4) It takes a while to be strong enough to accept the things that cannot or won't be changed. Some people or aspects of life can change for the better, so you can easily allow space for continued relationships. On the flip side, healing from past pain and trauma can take a while. If you choose to distance yourself from the things that you know won't change during this process, it will take time before you can allow grace for those that needed forgiving. Once you get past the fact that they are either struggling or refuse to grow as a person, your ability to handle interactions with them heightens. You can look at a situation totally unbiased and remove yourself from the equation to accept things just as they are.


Getting to this place requires A LOT of growth, so be prepared to trudge it out in the wilderness.

5) Forgiveness never has the expectation of an outcome. Don't forgive expecting something in return. This makes forgiveness conditional and defeats the purpose of letting go. True healing comes from your personal release because at the end of the day, holding on does nothing but add more hurt to your pain.


6) Forgiveness doesn't have an ego.


As humans, it's natural to want to hold on to our pain, but when we say we've forgiven someone (including ourselves) it only happens because we drop our ego. You can't mend a relationship or heal the way you need to while "staying on a high horse."The beauty of this is that with true forgiveness, time can heal so many wounds (for you and for the other person). While you enter a better mental space, that person you've forgiven also has room to grow...and if they did...chances are (if a rekindling is in the works), the newly formed relationship can be better than expected.
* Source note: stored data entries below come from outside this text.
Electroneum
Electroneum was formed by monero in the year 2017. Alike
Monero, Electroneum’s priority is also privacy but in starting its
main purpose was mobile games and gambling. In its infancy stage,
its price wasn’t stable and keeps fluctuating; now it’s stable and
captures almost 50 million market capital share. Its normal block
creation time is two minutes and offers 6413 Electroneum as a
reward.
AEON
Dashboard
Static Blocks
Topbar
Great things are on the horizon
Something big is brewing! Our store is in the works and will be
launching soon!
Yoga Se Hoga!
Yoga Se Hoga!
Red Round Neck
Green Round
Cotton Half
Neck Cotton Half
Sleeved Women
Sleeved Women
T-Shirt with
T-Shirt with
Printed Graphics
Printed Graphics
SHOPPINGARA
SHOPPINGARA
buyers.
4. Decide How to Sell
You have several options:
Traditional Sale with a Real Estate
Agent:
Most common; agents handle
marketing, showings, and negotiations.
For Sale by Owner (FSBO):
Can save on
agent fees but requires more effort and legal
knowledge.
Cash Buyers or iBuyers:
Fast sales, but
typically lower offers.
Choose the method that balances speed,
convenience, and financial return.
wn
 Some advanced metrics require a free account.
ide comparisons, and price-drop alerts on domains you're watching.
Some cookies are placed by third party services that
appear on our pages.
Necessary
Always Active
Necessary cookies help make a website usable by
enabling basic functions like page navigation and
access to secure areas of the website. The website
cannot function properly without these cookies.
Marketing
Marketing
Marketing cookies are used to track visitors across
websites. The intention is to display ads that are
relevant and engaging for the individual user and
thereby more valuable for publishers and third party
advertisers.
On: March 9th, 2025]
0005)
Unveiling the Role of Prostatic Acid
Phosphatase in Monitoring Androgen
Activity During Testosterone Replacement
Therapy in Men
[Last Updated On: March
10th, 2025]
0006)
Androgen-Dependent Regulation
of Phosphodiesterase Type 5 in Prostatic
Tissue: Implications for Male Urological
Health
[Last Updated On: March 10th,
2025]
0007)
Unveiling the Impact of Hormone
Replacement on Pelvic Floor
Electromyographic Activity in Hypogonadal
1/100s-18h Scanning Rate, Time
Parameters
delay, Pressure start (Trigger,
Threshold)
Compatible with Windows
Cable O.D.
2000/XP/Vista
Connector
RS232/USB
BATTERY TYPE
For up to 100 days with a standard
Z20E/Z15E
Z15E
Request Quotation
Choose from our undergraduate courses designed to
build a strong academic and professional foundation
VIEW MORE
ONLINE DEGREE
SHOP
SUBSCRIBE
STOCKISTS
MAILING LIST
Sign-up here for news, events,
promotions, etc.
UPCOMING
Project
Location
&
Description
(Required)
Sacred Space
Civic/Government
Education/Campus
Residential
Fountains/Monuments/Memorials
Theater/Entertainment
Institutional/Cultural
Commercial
With the trials of life, forgiveness isn't easy. If you're struggling with letting go, know that you're not alone. For us, it's a two-way street -- first forgiving yourself and then forgiving others. We hope that with these 6 truths they help add clarity to your emotions as you work toward forgiving unconditionally.


And, when you finally let go, you can live and love so much more grace-filled and tolerant... you can change the world.